Reproduce all these lines, requests included, scaling every keypoint coordinate and depth value in the answers by 2.2 and rounding to whole numbers, with halves rounded up. Leave the pictures out.

Pictured people or hands with keypoints
※

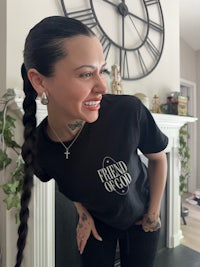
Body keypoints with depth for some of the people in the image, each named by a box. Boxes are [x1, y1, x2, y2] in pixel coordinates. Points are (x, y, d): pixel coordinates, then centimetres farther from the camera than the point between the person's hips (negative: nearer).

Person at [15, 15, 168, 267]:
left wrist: (153, 213, -6)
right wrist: (82, 213, -2)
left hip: (140, 219, 0)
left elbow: (158, 158, -14)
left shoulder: (129, 111, -34)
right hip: (97, 223, 1)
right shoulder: (37, 148, -26)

※

Response =>
Body keypoints with depth for some of the people in the image, each named by a box. Boxes are [x1, y1, x2, y2] in pixel coordinates. Points are (x, y, d): pixel coordinates, then centimetres farther from the camera than the point between the person's hips (negative: nearer).

Person at [15, 15, 168, 267]:
left wrist: (337, 469, -13)
right wrist: (180, 469, -4)
left hip: (308, 482, 0)
left elbow: (348, 348, -31)
left shoulder: (284, 244, -75)
right hip: (213, 491, 2)
right shoulder: (81, 326, -57)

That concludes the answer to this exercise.